Killing the wireframe machine
The workshop of Lis Hubert is a call to action. Lis explores why and how UX is de-evolving from design thinking to wireframe machines, what problems this causes our web and mobile teams, the solutions to this de-evolution, and how to get UX to deliver on its promise.
She argues that we have to learn a process for synthesizing and strategizing the solution without the interface by addressing the following challenges:
- Who am I working with?
- Who can help me solve the problem?
- What is the problem?
- Who am I solving it for?
- What is information/content that I’m working with?
- Modeling the solution (sans interface)
- Getting the team onboard
- What is the information priority?
Some of Lis’ previous presentations on SlideShare:
- Interaction Design beyond the Wireframe workshop — April 30, 2013
- The Future of UX: Killing the Wireframe Machine talk — November 14, 2013.
Jamming for change
Opening our eyes and minds to new ways of looking at our world and practice is the focus of Thursday’s Jamming for Change session.
Steve Baty will propose a conceptual leap: from experience design to behavioral design. This is driven by the fact that clients and designers care more about target behaviors and how to shape them than in experiences and emotional responses.
In a Fast Company article, Baty provides insights on what we can expect from his talk. In the article, he identifies three ways to develop the required deep insight, which are all focused on looking beyond the obvious and staring directly into the blind spots of our accepted norms.
Anneli Olsen will talk about what she has learned from doing a user experience evaluation of her cat. These hilarious slides will whet your appetite. The session concludes with an explanation on how interaction design and service design can help alleviate urban poverty.
Lea Ward will explain her work on the Door-to-door for change project, which tries to break the poverty cycle. It targets 150 families and tackles the intergenerational problem of “inherited poverty.” Research has shown that getting parents engaged has a positive effect on their children, who become more likely in turn to find work.
Going back to his linguistics roots
His Thursday talk at Interaction14, which he positions as a crash course in sociolinguistics, is a return to his roots. How has his take on sociolinguistics influenced his work as product designer?
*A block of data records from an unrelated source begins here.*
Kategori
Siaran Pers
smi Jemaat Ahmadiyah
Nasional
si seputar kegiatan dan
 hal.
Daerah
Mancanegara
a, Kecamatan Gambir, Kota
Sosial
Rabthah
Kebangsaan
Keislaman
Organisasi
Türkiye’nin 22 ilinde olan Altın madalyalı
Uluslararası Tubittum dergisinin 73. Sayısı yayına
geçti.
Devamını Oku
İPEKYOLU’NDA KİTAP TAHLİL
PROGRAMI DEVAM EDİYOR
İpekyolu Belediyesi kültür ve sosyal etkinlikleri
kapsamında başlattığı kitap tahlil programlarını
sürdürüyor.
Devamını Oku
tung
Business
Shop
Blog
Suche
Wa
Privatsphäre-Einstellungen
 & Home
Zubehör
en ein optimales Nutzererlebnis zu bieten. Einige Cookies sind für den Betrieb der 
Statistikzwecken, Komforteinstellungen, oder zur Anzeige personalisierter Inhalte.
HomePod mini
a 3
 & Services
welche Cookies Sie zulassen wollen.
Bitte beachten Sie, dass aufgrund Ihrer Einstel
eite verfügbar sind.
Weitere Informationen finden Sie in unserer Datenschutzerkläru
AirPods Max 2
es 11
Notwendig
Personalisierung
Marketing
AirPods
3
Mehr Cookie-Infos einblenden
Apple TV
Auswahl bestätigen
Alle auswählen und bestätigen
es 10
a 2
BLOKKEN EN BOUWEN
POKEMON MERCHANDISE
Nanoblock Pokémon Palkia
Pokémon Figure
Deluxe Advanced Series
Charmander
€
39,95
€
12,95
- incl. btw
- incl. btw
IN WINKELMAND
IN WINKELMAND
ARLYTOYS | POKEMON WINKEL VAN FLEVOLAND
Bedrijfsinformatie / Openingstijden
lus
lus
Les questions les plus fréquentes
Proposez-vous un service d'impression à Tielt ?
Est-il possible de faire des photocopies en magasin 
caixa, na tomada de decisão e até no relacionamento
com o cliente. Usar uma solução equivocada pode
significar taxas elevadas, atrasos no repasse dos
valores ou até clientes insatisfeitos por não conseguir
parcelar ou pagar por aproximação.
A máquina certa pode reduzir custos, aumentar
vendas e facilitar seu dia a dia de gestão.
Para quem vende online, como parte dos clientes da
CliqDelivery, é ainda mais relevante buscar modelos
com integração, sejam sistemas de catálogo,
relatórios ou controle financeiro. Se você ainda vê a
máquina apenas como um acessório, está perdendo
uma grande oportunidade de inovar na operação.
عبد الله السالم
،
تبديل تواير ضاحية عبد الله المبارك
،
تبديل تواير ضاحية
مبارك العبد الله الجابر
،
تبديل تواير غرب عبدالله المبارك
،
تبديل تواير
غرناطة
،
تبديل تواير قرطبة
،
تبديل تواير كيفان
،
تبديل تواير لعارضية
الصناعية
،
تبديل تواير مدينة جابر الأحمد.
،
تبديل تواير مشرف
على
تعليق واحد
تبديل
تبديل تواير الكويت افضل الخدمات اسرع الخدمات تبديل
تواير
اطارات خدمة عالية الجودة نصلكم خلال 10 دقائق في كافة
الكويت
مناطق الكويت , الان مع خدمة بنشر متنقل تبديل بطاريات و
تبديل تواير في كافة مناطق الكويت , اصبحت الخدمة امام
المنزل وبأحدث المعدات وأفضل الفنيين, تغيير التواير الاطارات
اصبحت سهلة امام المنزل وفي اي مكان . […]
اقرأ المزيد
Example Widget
His talk promises to be provocative: how does our language differ depending who we talk to, what are our hidden messages, and how d that influences our interaction design work and the exchange this creates with our customers?
Privacy by design
Privacy has been very much on the mind of cyber-anthropologist Amber Case for some years already. Amber was interviewed by WNYC and CBC Radio (Canada) on Facebook and privacy as far back as 2010.
In 2011 she came to the DISH conference in the Netherlands to discuss the implications to privacy, information and the formation of identity with our memories increasingly stored being in virtual space, and the ability to archive and access that data.
It will be interesting to see how her thoughts have evolved post-Snowden and in the more privacy-conscious Europe where her Interaction14 talk will take place.
The extended biology of computers
The title of Steven Pemberton’s talk at Interaction14, The Computer as Extended Phenotype, is exactly the same as the one he gave at the UX Week in San Francisco in 2011 (and which was summarized by Luke Wroblewski at the time).
The phenotype can be described as the visible, physical manifestation of our genes, he said in the talk. Most of these manifestations are part of the body, but some are outside (e.g. bird nests, beaver dams, spider webs, etc).
In humans, such ‘extended’ phenotypes are our language (memes), clothes, glasses, cars and planes, and even… computers: “The computer is being used in so many ways to extend our abilities. I can see no other possibility than to regard it as part of our extended phenotype.”